LYON: Treize personnes, dont le "donneur d'ordres" présumé, ont été arrêtées par des policiers qui ont démantelé un "important" trafic de drogues importées d'Espagne pour alimenter la région Auvergne-Rhône-Alpes, au terme d'une enquête de près de deux ans, a annoncé vendredi la police.

Onze suspects ont été interpellés entre décembre 2023 et juillet 2024, notamment grâce à l'interception par les policiers de deux poids-lourds et d'un convoi de voitures "entre la région lyonnaise et le Gard", "au moment où les stupéfiants étaient remis à des équipes locales", explique la Direction interdépartementale de la police (DIPN) du Rhône dans un communiqué.

Dans le même laps de temps, 2,4 tonnes de résine de cannabis ont été saisies par les enquêteurs de Office anti-stupéfiants (OFAST) de la police judiciaire de Lyon, qui ont mené ces opérations.

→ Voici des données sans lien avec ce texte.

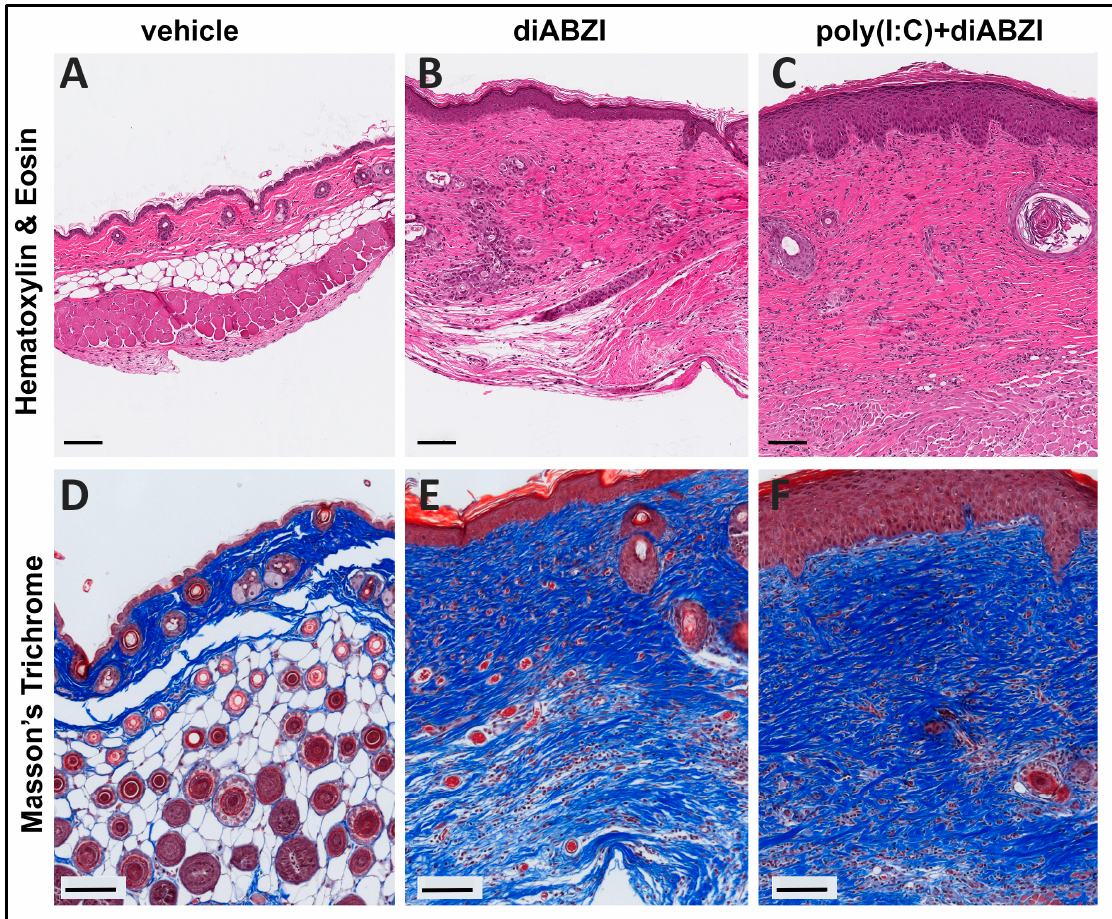
Figure 6. Histopathology of skin lesions in the resolution phase. Representative images of hematoxylin and eosin stained ( A – C ) and Masson’s trichrome stained ( D – F ) skin from vehicle-treated ( A , D ), diABZI-treated ( B , E ), and poly (I:C)+diABZI-treated ( C , F ) mice on day 42. The poly (I:C)+diABZI-treated mice showed persistent epidermal thickening. In comparison, diABZI-treated mice showed significant lesion resolution with fewer epidermal layers and reduced skin thickness. Extensive collagen deposition indicative of dermal fibrosis was present in both groups ( E , F ) (scale bar = 100 µm). 2.4. Poly (I:C) Pre-Treatment Is Associated with an Elevated Cytokine Response to diABZI Poly (I:C) binds endosomal TLR3 and acts as a potent inducer of type I IFNs and the pro-inflammatory cytokines IL-6 and TNF- α . Serum cytokines were measured in the mice from bleeds collected 4 h after injections on day 0 and on day 1. As expected, on day 0, the poly (I:C)-injected mice had high levels of IFN- α , IFN- β , IL-6, and TNF- α compared to the saline-treated controls (Table S2). Following diABZI injection on day 1, the poly (I:C)-pre-treated mice showed significantly higher serum IFN- α , IL-6, and TNF- α levels than those pre-treated with saline (Figure 7). Notably, cytokines were undetectable in sera collected 4 h after 40% PEG300 injection from mice ( n = 3) that were pre-treated with poly (I:C). In addition, no cytokines were detected in the vehicle control group ( n = 3). Thus, intraperitoneal poly (I:C) injection induced a transient elevation in systemic cytokines. However, this temporary systemic inflammation was sufficient to cause a heightened systemic and local response to STING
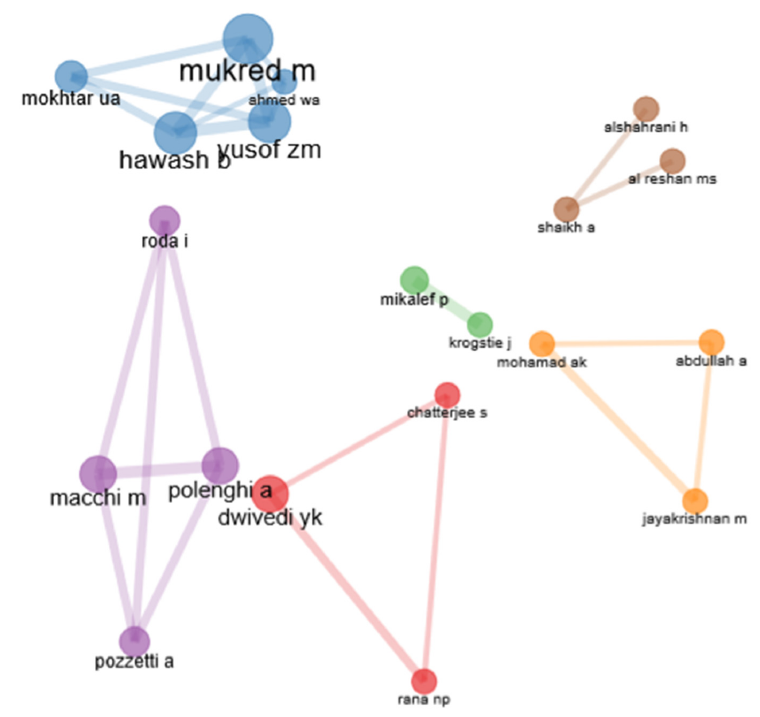
Figure 5. Author collaboration network. Table 6. Most impactful scientific articles in the field of big data analytics and information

Dans cette première phase, les 11 suspects ont été mis en examen et sont, depuis, en détention provisoire, selon la DIPN.

Puis l'enquête a permis l'interpellation, le 30 juin dernier, d'un homme "soupçonné d'être le donneur d'ordres" et, le lendemain, d'un autre suspect, "fugitif condamné en 2016" à sept ans de prison pour trafic de stupéfiants. A son domicile dans l'Ain, "54 kg de cocaïne et plusieurs dizaines de milliers d'euros" ont été saisis, précise le communiqué qui n'en dit pas plus sur le profil de ces hommes. Ils ont été mis en examen le 4 juillet et placés en détention provisoire.

La police considère ainsi avoir réussi le "démantèlement de ce groupe criminel organisé (...) réalisant des importations de stupéfiants depuis l'Espagne vers la région Auvergne-Rhône-Alpes" pour des "quantités importantes".